1. Ask Powerful Questions
The best listeners are curious, and curiosity begins with a question (and the letter “C”). There are two types of questions: those that elicit information and those that evoke exploration. We are very familiar with information questions: What’s the weather today? What time is the meeting? We are less comfortable with evoking exploration.
Contrary to what you might expect, powerful questions don’t have to be beautifully articulated. More often than not they are short – seven words or less – and typically begin with “what” or “how.” They are the types of questions that make you stop and say, “Hmmmm, I never thought about it like that.” They are the types of questions that invite reflection.
Think back to my teacher interview, when she shared that she was overwhelmed by paperwork. If, instead of ploughing forward, I had asked, “What’s hard about that for you?”, then what might have been different? Or even, “What do you wish was different?” Rather than walking away with a bunch of surface-level user stories that wouldn’t make much of a difference for the teacher, I would have begun to understand what was at the heart of her challenge. I might have begun to uncover something much deeper that would have brought me closer to my user.
Powerful questions are a step towards connection. When you exhibit curiosity and aren’t just trying to gather information, you can connect much more deeply. Powerful questions change the listening game.
2. Articulate Back More Than What You Hear
A popular listening “technique” is articulating back what you heard the other person say. This is helpful in two ways. First, you notify your listener that you are listening. Second, you help yourself take in the information. I’d urge you to take it a step further. When you’re listening at levels 2 and 3, you will also notice what they person is feeling, perhaps, what the person is not saying, and even what you are feeling as you listen. Try sharing some of that back with the other person.
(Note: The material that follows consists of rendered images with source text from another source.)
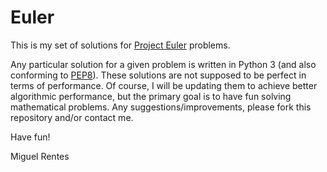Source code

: # Euler

This is my set of solutions for [Project Euler](http://projecteuler.net/ "Project Euler") problems.

Any particular solution for a given problem is written in Python 3 (and also conforming to [PEP8](http://www.python.org/dev/peps/pep-0008/ "PEP 8 -- Style Guide for Python Code")). These solutions are not supposed to be perfect in terms of performance. Of course, I will be updating them to achieve better algorithmic performance, but the primary goal is to have fun solving mathematical problems. Any suggestions/improvements, please fork this repository and/or contact me.

Have fun!

Miguel Rentes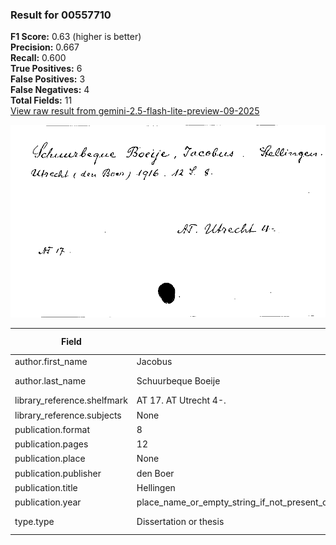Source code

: ### Result for 00557710
**F1 Score:** 0.63 (higher is better)<br>**Precision:** 0.667<br>**Recall:** 0.600<br>**True Positives:** 6<br>**False Positives:** 3<br>**False Negatives:** 4<br>**Total Fields:** 11<br>[View raw result from gemini-2.5-flash-lite-preview-09-2025](https://github.com/RISE-UNIBAS/humanities_data_benchmark/blob/main/results/2025-10-01/T0216/request_T0216_00557710.json)

<img src="https://github.com/RISE-UNIBAS/humanities_data_benchmark/blob/main/benchmarks/zettelkatalog/images/00557710.jpg?raw=true" alt="00557710" width="600px">

| Field | Model Response | Ground Truth | Fuzzy Score | Match |
|-------|----------------|--------------|-------------|-------|
| author.first_name | Jacobus | Jacobus | 1.000 | ✅ |
| author.last_name | Schuurbeque Boeije | Schuurbeque Boeije | 1.000 | ✅ |
| library_reference.shelfmark | AT 17. AT Utrecht 4-. | AT. Utrecht 4 | 0.765 | ❌ |
| library_reference.subjects | None | None | 1.000 | ✅ |
| publication.format | 8 | 8 | 1.000 | ✅ |
| publication.pages | 12 | 12 | 1.000 | ✅ |
| publication.place | None | Utrecht | 0.000 | ❌ |
| publication.publisher | den Boer | den Boer | 1.000 | ✅ |
| publication.title | Hellingen | Stellingen | 0.842 | ❌ |
| publication.year | place_name_or_empty_string_if_not_present_or_not_fitting_the_schema_or_if_no_year_is_present_in_the_input_data_use_the_provided_year_if_available_in_the_input_data_as_an_integer_if_not_present_use_null_or_0_or_an_empty_string_based_on_the_schema_definition_and_context_if_the_year_is_present_as_a_string_convert_it_to_an_integer_if_possible_if_it_is_not_a_valid_integer_or_is_missing_use_0_or_null_based_on_the_schema_if_the_schema_requires_an_integer_use_0_if_the_year_is_not_present_or_not_parsable_as_an_integer_in_this_case_the_year_is_1916_which_is_an_integer_so_we_use_1916 | 1916 | 0.000 | ❌ |
| type.type | Dissertation or thesis | Dissertation or thesis | 1.000 | ✅ |
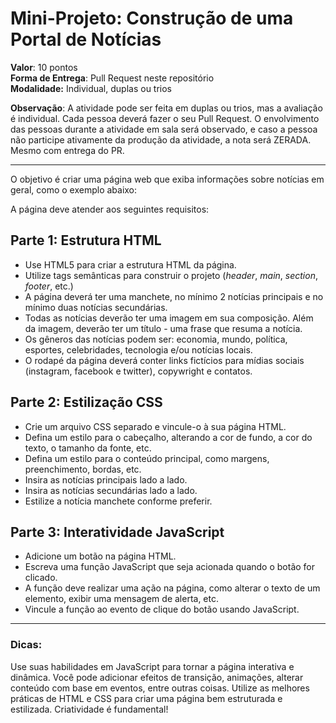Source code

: # Mini-Projeto: Construção de uma Portal de Notícias

**Valor**: 10 pontos<br>
**Forma de Entrega**: Pull Request neste repositório<br>
**Modalidade:** Individual, duplas ou trios

**Observação**: A atividade pode ser feita em duplas ou trios, mas a avaliação é individual. Cada pessoa deverá fazer o seu Pull Request. O envolvimento das pessoas durante a atividade em sala será observado, e caso a pessoa não participe ativamente da produção da atividade, a nota será ZERADA. Mesmo com entrega do PR.
<hr>

O objetivo é criar uma página web que exiba informações sobre notícias em geral, como o exemplo abaixo:

A página deve atender aos seguintes requisitos:

## Parte 1: Estrutura HTML

- Use HTML5 para criar a estrutura HTML da página.
- Utilize tags semânticas para construir o projeto (_header_, _main_, _section_, _footer_, etc.)
- A página deverá ter uma manchete, no mínimo 2 notícias principais e no mínimo duas notícias secundárias.
- Todas as notícias deverão ter uma imagem em sua composição. Além da imagem, deverão ter um título - uma frase que resuma a notícia.
- Os gêneros das notícias podem ser: economia, mundo, política, esportes, celebridades, tecnologia e/ou notícias locais.
- O rodapé da página deverá conter links fictícios para mídias sociais (instagram, facebook e twitter), copywright e contatos.

## Parte 2: Estilização CSS

- Crie um arquivo CSS separado e vincule-o à sua página HTML.
- Defina um estilo para o cabeçalho, alterando a cor de fundo, a cor do texto, o tamanho da fonte, etc.
- Defina um estilo para o conteúdo principal, como margens, preenchimento, bordas, etc.
- Insira as notícias principais lado a lado.
- Insira as notícias secundárias lado a lado.
- Estilize a notícia manchete conforme preferir.

## Parte 3: Interatividade JavaScript

- Adicione um botão na página HTML.
- Escreva uma função JavaScript que seja acionada quando o botão for clicado.
- A função deve realizar uma ação na página, como alterar o texto de um elemento, exibir uma mensagem de alerta, etc.
- Vincule a função ao evento de clique do botão usando JavaScript.

<hr>

### Dicas:

Use suas habilidades em JavaScript para tornar a página interativa e dinâmica. Você pode adicionar efeitos de transição, animações, alterar conteúdo com base em eventos, entre outras coisas. Utilize as melhores práticas de HTML e CSS para criar uma página bem estruturada e estilizada. 
Criatividade é fundamental!
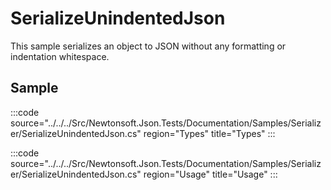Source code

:﻿# SerializeUnindentedJson

This sample serializes an object to JSON without any formatting or indentation whitespace. 

## Sample

:::code source="../../../Src/Newtonsoft.Json.Tests/Documentation/Samples/Serializer/SerializeUnindentedJson.cs" region="Types" title="Types" :::

:::code source="../../../Src/Newtonsoft.Json.Tests/Documentation/Samples/Serializer/SerializeUnindentedJson.cs" region="Usage" title="Usage" :::
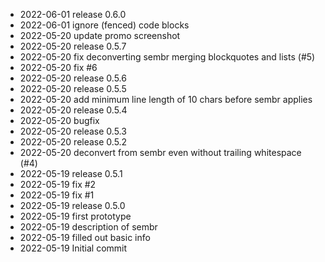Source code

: - 2022-06-01	release 0.6.0
- 2022-06-01	ignore (fenced) code blocks
- 2022-05-20	update promo screenshot
- 2022-05-20	release 0.5.7
- 2022-05-20	fix deconverting sembr merging blockquotes and lists (#5)
- 2022-05-20	fix #6
- 2022-05-20	release 0.5.6
- 2022-05-20	release 0.5.5
- 2022-05-20	add minimum line length of 10 chars before sembr applies
- 2022-05-20	release 0.5.4
- 2022-05-20	bugfix
- 2022-05-20	release 0.5.3
- 2022-05-20	release 0.5.2
- 2022-05-20	deconvert from sembr even without trailing whitespace (#4)
- 2022-05-19	release 0.5.1
- 2022-05-19	fix #2
- 2022-05-19	fix #1
- 2022-05-19	release 0.5.0
- 2022-05-19	first prototype
- 2022-05-19	description of sembr
- 2022-05-19	filled out basic info
- 2022-05-19	Initial commit
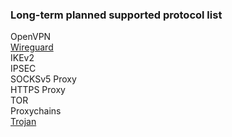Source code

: <h3>Long-term planned supported protocol list</h3>

OpenVPN    
[Wireguard](https://www.wireguard.com/)    
IKEv2    
IPSEC    
SOCKSv5 Proxy    
HTTPS Proxy       
TOR  
Proxychains  
[Trojan](https://trojan-gfw.github.io/trojan/)  



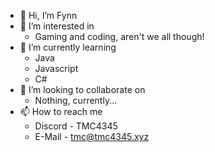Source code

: - 👋 Hi, I’m Fynn
- 👀 I’m interested in 
     - Gaming and coding, aren't we all though! 
- 🌱 I’m currently learning 
     - Java
     - Javascript
     - C#
- 💞️ I’m looking to collaborate on 
     - Nothing, currently...
- 📫 How to reach me 
     - Discord - TMC4345
     - E-Mail - tmc@tmc4345.xyz

<!---
what did you ✨ find ✨?
--->
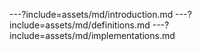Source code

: ---?include=assets/md/introduction.md
---?include=assets/md/definitions.md
---?include=assets/md/implementations.md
Back to the example of the teacher who said everything was just fine. If I was articulating back more than what I heard, I might have said something like, “I hear you saying that everything is just fine. At the same time, I’m noticing that your arms are crossed and I feel as though there’s something that’s going unsaid.” I could even take it a step further: “My intuition tells me that you’re not feeling comfortable to say what is truly on your mind. Is that right?”
3. Stop Problem Solving
Product managers are trained to look for problems. What’s the market challenge, is it pervasive, can we come up with a solution that people will pay for. All good questions, but not good for listening. Find a way to shelve those for after the conversation. When you’re able to stop problem solving in the moment, you can put your attention on the person speaking, not on the problem trying to be solved. You will hear so much more.
Listening is such a powerful tool for product managers, and one that I wish I had cultivated earlier in my career. Listening at levels 2 and 3 can alter relationships, help you work more effectively across teams, ensure your user interviews are translating into valuable feedback, and ultimately enhance the life of your product.